WHAT NEEDS TO BE DONE - Copies of all lines containing the string "nose" are needed from the data below.
───── GIVEN INFORMATION
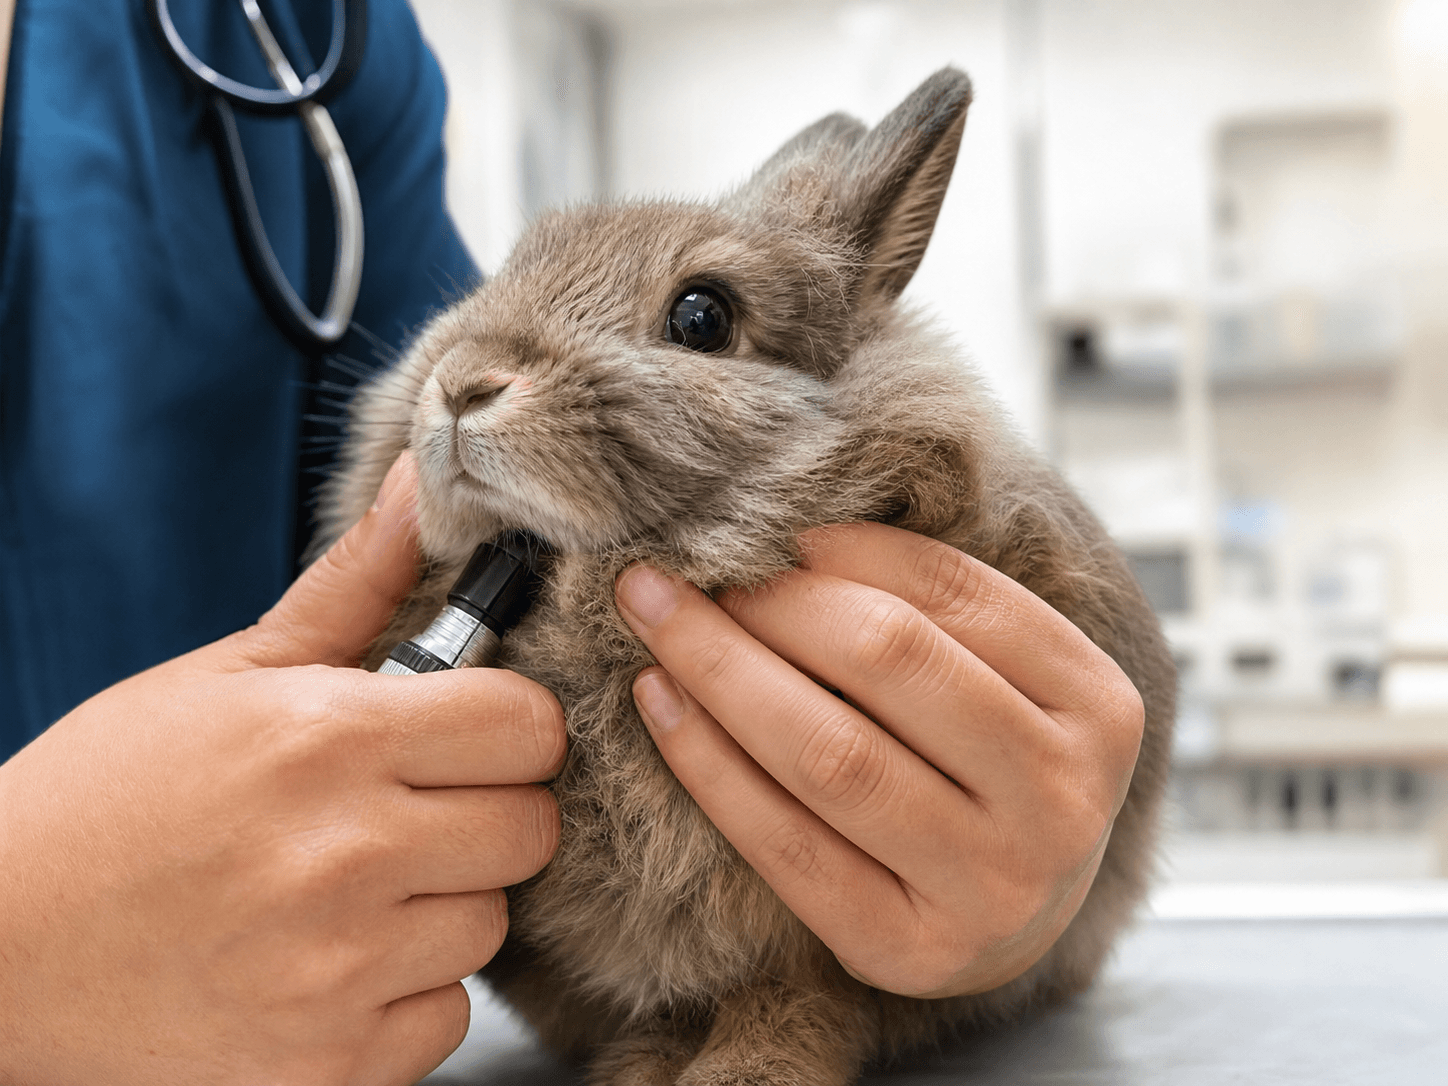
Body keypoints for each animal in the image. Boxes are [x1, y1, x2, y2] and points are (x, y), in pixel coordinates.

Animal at [316, 67, 1175, 1086]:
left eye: (703, 316)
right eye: (507, 270)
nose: (462, 385)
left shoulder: (812, 957)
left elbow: (800, 999)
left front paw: (740, 1072)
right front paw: (646, 1064)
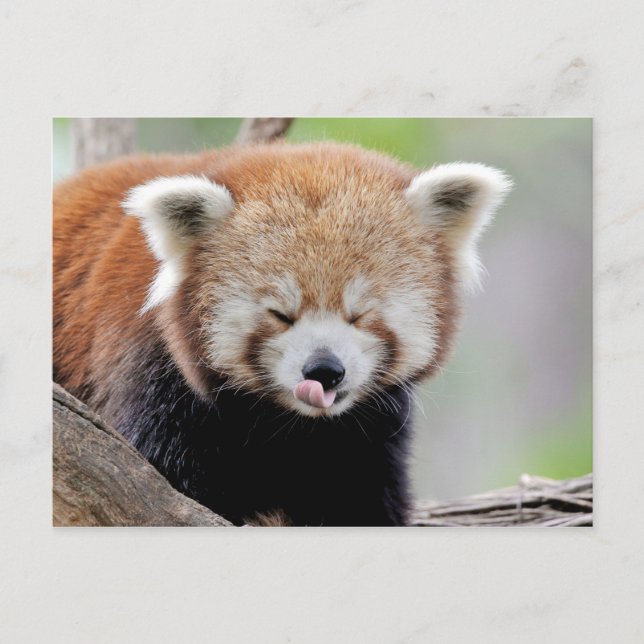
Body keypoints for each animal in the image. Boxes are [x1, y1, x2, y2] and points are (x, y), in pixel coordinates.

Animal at [53, 141, 510, 526]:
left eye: (360, 314)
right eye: (281, 315)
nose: (325, 370)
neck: (290, 427)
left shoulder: (369, 434)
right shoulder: (154, 383)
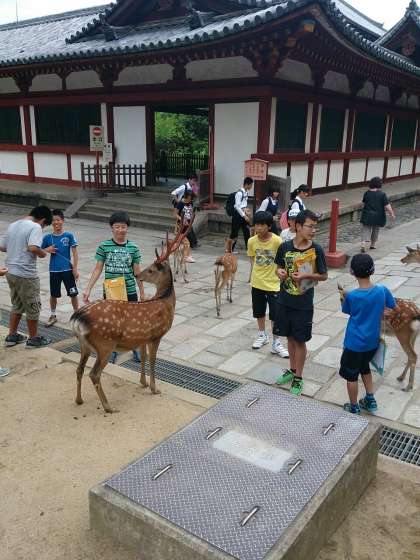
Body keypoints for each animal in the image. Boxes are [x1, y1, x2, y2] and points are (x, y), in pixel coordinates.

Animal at [70, 225, 190, 414]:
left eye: (150, 269)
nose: (137, 274)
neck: (164, 301)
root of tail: (77, 318)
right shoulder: (157, 335)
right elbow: (153, 360)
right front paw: (154, 388)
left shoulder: (142, 337)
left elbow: (143, 357)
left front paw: (143, 383)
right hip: (105, 344)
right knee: (94, 374)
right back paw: (108, 407)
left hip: (84, 345)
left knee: (79, 369)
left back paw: (79, 399)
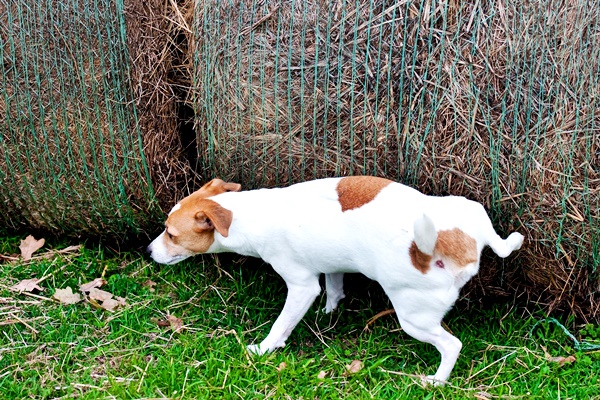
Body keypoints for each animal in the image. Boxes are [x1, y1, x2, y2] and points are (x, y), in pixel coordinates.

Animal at [148, 176, 524, 384]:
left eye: (170, 234)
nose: (148, 250)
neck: (248, 214)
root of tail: (456, 243)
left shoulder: (301, 286)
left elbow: (282, 324)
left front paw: (264, 348)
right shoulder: (330, 265)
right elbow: (334, 287)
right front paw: (330, 311)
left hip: (413, 318)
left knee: (451, 345)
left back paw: (437, 380)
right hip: (468, 207)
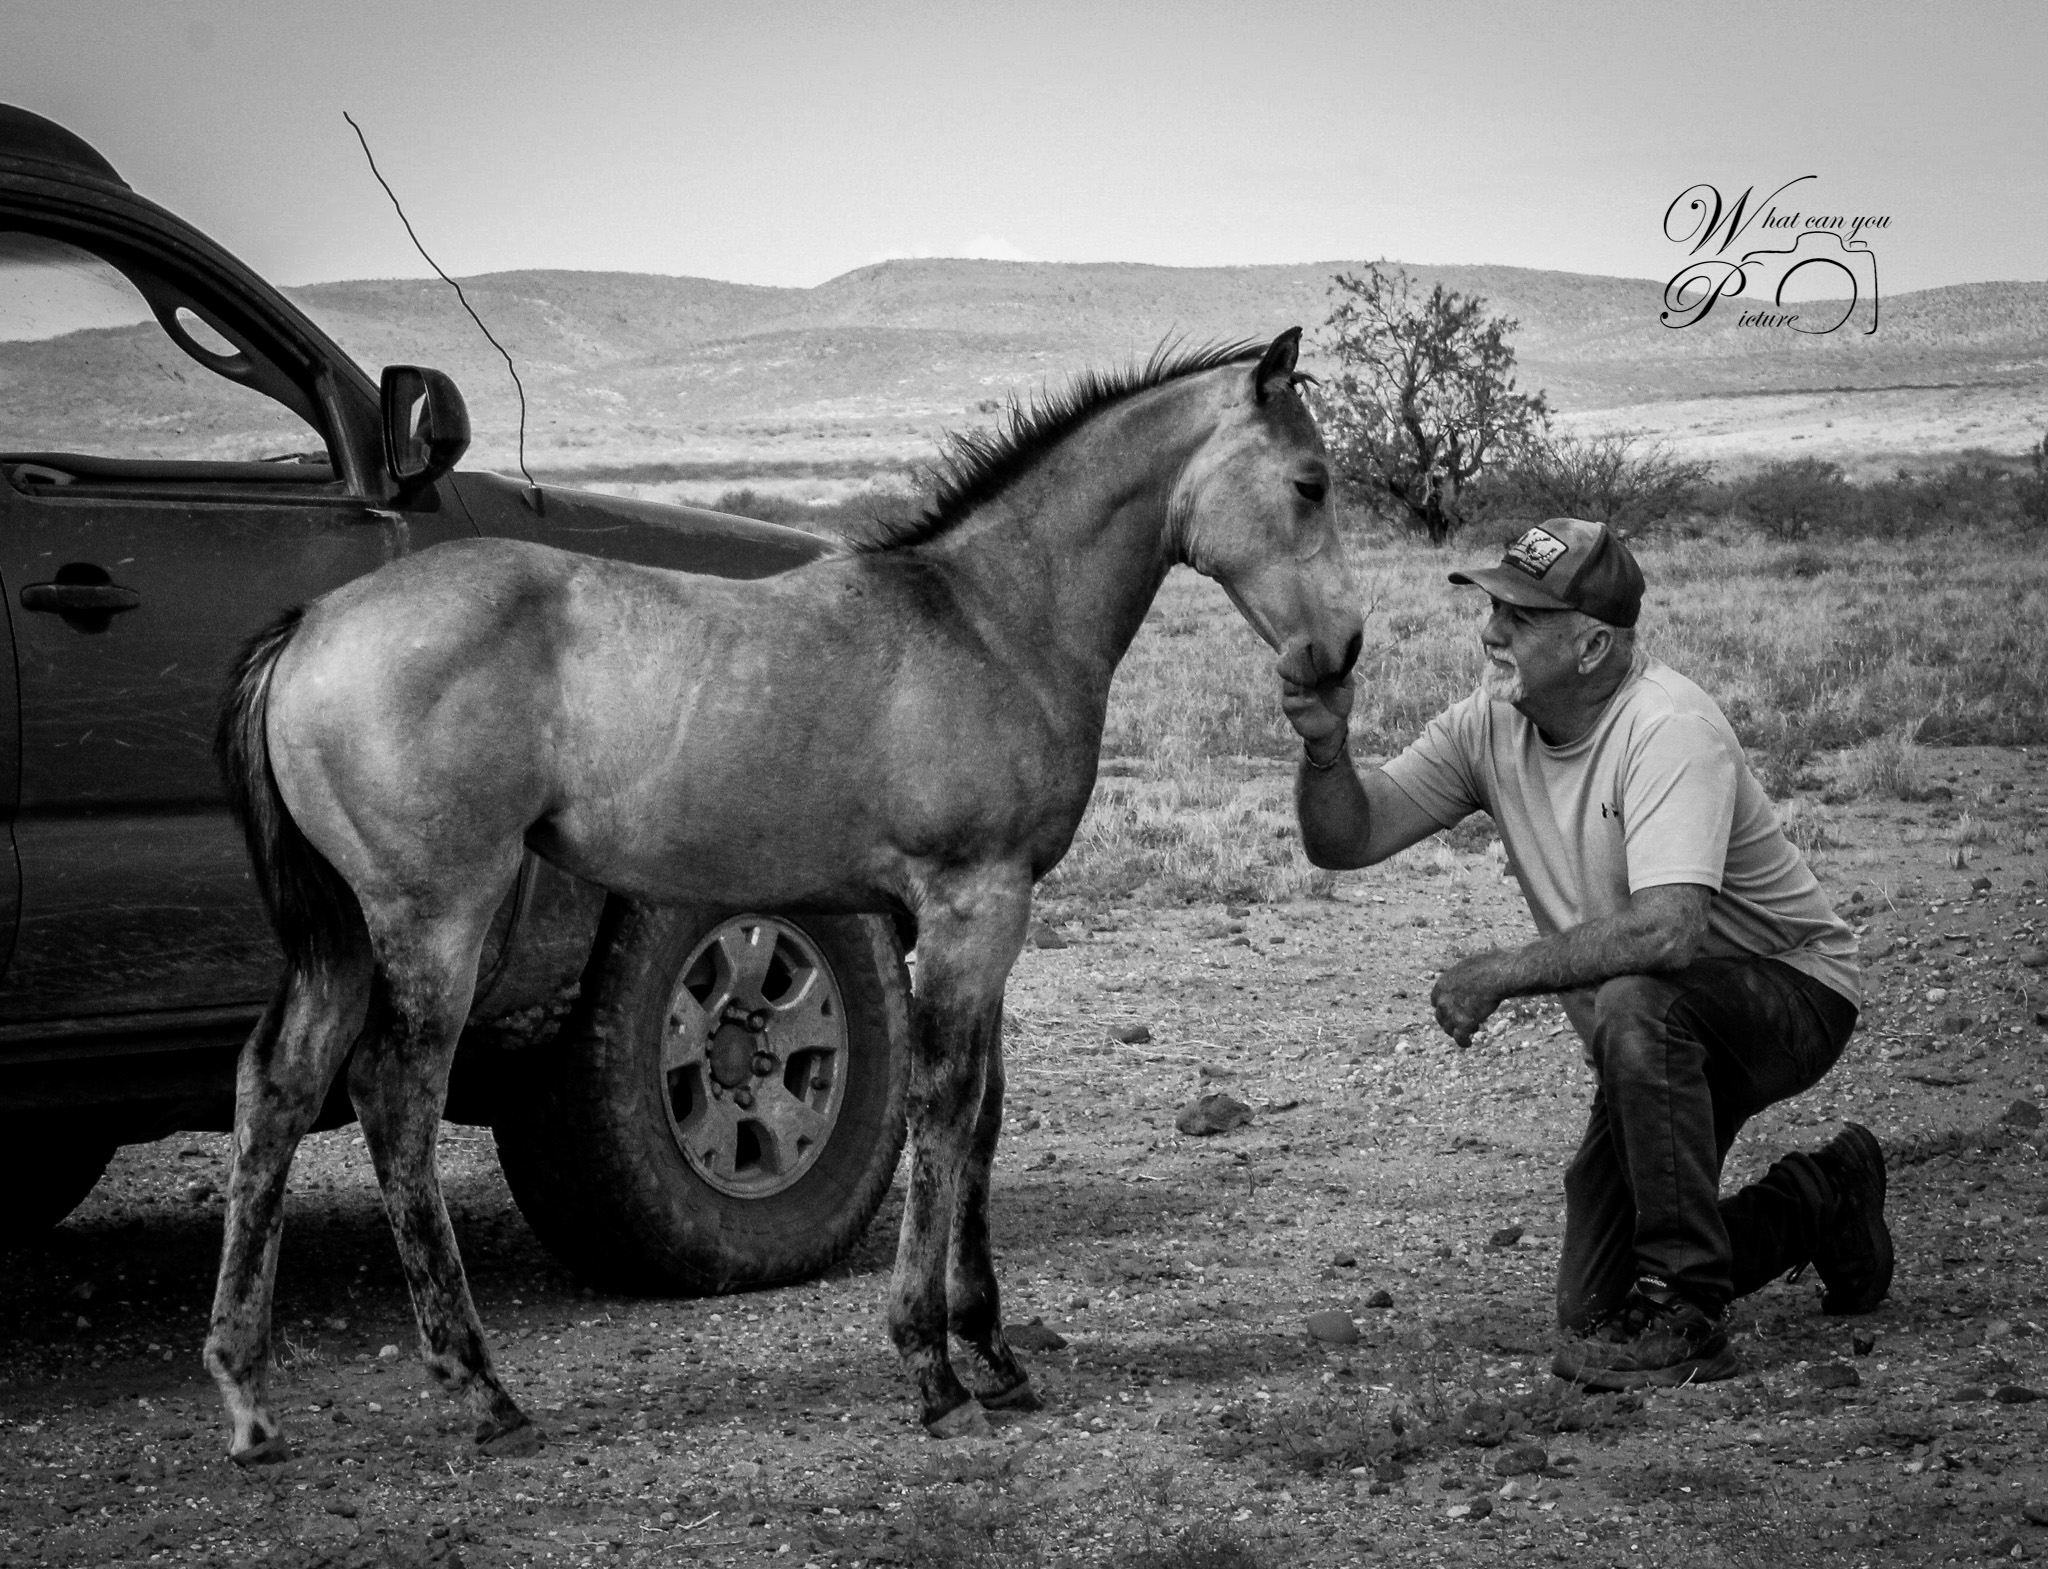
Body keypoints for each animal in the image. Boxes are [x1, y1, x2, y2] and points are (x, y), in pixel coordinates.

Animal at [203, 328, 1363, 1462]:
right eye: (1309, 483)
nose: (1339, 650)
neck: (990, 621)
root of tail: (309, 628)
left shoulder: (995, 917)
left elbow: (983, 1117)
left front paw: (993, 1350)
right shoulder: (970, 903)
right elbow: (944, 1108)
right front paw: (932, 1366)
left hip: (343, 934)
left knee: (278, 1083)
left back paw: (248, 1395)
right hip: (435, 919)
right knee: (393, 1095)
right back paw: (478, 1386)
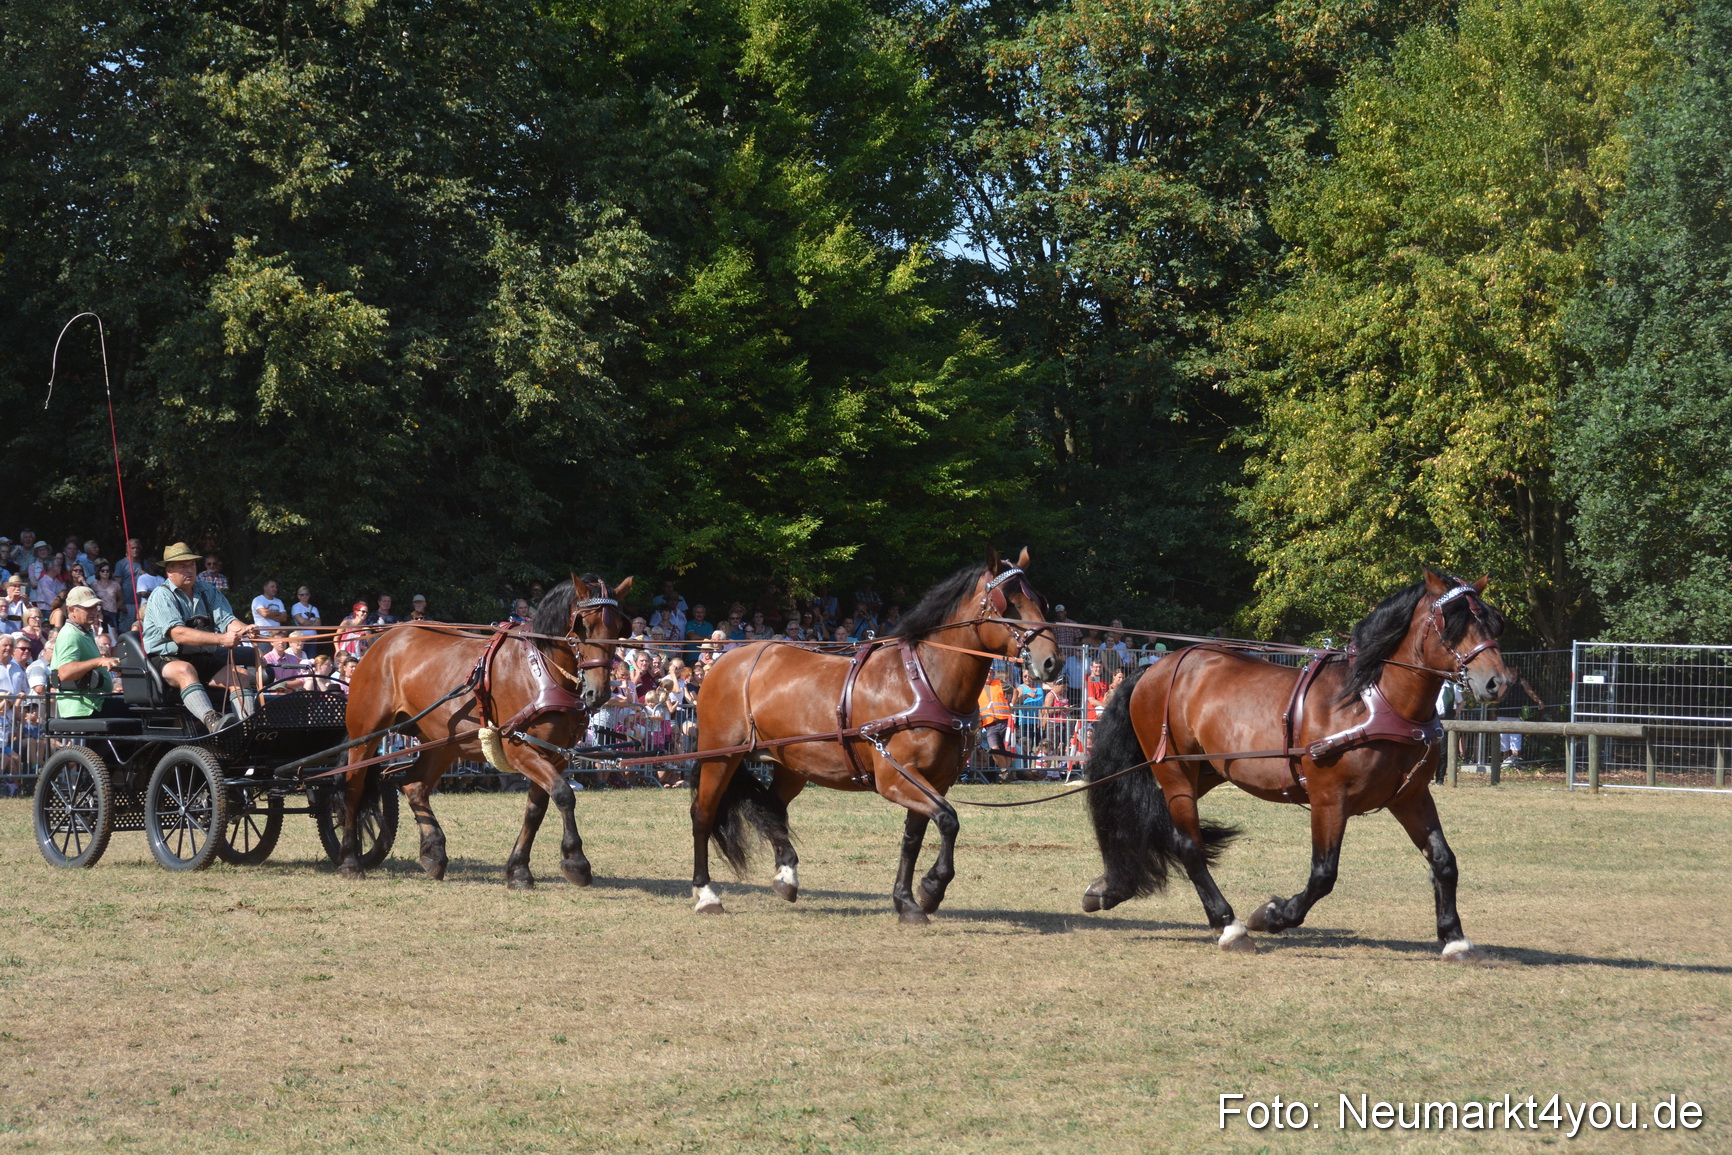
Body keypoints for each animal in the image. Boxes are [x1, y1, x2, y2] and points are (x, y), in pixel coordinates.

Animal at [335, 573, 632, 888]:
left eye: (617, 627)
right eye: (583, 625)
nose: (599, 692)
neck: (542, 671)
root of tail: (385, 641)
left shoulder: (556, 754)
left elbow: (536, 809)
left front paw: (519, 869)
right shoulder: (519, 748)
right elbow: (564, 795)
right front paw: (576, 862)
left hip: (442, 742)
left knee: (414, 786)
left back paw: (434, 854)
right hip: (365, 734)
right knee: (352, 788)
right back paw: (350, 861)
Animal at [687, 550, 1063, 922]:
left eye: (1039, 600)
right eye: (1007, 603)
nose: (1051, 663)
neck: (924, 684)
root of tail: (727, 661)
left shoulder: (935, 781)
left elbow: (915, 836)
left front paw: (907, 901)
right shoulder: (894, 777)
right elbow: (948, 820)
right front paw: (932, 888)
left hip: (792, 764)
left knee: (772, 807)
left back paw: (786, 876)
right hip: (720, 756)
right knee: (703, 814)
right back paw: (706, 893)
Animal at [1081, 571, 1511, 960]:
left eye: (1492, 623)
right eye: (1453, 626)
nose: (1498, 682)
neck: (1373, 701)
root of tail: (1158, 666)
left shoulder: (1411, 797)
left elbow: (1444, 860)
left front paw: (1454, 937)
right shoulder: (1329, 800)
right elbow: (1323, 875)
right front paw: (1272, 914)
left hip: (1203, 771)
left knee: (1149, 826)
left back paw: (1109, 887)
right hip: (1175, 772)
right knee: (1189, 846)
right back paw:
──────────
EXERCISE RESULT -
nose: (462, 385)
nose: (325, 370)
nose: (137, 274)
nose: (148, 250)
nose: (1339, 650)
nose: (599, 692)
nose: (1051, 663)
nose: (1498, 682)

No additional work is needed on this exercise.